In the stretch from the start of the items through the line containing "年，第 1175–1186 页。", swap every "论文集" for "会议录" and write those lines out again with nothing else altered.

========================================

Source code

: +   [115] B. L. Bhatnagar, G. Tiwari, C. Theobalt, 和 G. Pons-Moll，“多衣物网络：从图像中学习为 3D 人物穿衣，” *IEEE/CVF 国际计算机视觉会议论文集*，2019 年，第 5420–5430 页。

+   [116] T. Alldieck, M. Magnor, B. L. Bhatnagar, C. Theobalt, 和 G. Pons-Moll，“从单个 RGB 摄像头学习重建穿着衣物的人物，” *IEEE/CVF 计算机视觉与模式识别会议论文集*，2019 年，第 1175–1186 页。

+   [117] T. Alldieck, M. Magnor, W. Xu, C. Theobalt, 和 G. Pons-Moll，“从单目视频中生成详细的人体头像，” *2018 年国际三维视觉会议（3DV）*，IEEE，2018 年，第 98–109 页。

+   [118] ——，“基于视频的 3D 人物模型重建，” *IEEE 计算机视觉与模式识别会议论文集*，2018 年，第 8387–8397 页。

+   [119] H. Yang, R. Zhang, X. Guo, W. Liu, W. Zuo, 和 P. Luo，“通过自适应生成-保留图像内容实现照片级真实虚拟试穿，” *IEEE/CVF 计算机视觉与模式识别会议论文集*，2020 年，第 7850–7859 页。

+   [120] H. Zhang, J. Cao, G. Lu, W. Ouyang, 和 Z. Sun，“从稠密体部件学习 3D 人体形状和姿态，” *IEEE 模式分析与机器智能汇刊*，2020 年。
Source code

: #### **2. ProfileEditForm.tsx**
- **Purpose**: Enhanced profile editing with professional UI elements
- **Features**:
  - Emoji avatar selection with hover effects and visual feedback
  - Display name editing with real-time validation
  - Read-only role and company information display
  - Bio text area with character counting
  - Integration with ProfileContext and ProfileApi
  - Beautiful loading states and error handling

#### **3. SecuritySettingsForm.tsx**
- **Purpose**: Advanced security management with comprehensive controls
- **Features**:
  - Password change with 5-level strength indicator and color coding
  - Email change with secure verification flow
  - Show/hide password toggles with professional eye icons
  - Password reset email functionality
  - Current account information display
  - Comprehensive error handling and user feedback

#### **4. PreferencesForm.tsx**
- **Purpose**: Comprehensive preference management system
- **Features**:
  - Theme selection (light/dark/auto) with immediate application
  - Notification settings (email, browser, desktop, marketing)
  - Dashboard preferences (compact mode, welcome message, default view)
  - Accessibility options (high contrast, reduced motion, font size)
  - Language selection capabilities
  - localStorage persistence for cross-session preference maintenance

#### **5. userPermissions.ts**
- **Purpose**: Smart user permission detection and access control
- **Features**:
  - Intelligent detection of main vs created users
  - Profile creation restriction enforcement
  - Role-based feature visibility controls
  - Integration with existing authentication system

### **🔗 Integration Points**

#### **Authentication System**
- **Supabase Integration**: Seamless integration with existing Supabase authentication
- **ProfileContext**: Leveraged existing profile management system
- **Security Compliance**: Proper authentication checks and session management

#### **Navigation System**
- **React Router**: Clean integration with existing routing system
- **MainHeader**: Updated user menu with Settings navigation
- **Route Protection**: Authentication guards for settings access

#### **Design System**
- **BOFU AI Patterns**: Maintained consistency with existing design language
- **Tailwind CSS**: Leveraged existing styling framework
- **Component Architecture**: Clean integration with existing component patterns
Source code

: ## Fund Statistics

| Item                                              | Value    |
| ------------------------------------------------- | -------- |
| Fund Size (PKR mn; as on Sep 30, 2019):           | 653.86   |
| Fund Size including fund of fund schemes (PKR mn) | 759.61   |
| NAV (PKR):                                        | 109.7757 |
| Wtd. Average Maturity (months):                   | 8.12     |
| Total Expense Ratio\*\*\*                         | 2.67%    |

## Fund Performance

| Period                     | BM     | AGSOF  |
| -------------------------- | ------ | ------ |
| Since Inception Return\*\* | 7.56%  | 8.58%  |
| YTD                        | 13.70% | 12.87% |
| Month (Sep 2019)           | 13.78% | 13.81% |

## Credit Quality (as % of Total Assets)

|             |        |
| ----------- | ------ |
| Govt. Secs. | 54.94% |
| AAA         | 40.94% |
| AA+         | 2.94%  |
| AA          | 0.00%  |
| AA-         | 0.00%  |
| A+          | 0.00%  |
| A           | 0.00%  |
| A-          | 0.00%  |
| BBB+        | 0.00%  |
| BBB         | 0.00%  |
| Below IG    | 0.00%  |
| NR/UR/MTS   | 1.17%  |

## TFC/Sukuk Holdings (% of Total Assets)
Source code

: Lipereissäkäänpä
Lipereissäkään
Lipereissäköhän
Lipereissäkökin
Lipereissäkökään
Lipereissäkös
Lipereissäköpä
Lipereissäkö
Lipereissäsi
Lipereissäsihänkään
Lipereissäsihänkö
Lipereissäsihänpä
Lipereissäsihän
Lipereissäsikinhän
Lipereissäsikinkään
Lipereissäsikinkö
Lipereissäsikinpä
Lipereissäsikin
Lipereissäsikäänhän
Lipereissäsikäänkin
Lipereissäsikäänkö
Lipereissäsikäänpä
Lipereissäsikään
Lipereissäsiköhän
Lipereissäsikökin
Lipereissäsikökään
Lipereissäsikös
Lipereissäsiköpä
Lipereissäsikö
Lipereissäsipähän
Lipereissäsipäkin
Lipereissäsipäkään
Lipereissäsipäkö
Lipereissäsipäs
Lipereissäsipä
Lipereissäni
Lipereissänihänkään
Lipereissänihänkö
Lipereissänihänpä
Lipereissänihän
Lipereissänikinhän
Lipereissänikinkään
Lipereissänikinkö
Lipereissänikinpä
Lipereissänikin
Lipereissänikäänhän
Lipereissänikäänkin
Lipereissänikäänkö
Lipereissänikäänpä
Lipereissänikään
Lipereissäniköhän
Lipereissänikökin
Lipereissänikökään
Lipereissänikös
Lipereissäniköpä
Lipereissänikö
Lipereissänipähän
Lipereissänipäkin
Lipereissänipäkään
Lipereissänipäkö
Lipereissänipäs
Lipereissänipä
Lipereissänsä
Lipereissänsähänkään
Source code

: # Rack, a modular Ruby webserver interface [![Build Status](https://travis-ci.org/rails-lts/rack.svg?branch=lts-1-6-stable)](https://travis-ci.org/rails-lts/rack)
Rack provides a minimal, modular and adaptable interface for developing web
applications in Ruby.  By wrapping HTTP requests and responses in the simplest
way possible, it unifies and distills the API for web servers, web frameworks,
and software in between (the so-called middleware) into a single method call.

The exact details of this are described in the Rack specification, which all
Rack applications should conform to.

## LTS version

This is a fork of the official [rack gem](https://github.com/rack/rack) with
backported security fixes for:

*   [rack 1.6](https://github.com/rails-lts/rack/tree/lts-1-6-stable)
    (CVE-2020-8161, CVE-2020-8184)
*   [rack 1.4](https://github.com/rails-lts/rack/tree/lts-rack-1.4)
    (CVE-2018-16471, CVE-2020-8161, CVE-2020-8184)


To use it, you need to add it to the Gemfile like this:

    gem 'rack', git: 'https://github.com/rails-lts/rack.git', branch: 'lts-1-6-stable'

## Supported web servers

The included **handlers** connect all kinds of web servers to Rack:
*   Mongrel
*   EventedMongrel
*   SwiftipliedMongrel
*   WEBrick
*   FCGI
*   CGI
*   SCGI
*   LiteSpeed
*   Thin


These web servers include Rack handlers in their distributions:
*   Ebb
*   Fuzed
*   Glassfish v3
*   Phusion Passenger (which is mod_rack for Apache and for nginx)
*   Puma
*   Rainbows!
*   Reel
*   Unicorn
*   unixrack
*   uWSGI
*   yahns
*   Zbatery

========================================

* _Response below_
Source code

: +   [115] B. L. Bhatnagar, G. Tiwari, C. Theobalt, 和 G. Pons-Moll，“多衣物网络：从图像中学习为 3D 人物穿衣，” *IEEE/CVF 国际计算机视觉会议会议录*，2019 年，第 5420–5430 页。

+   [116] T. Alldieck, M. Magnor, B. L. Bhatnagar, C. Theobalt, 和 G. Pons-Moll，“从单个 RGB 摄像头学习重建穿着衣物的人物，” *IEEE/CVF 计算机视觉与模式识别会议会议录*，2019 年，第 1175–1186 页。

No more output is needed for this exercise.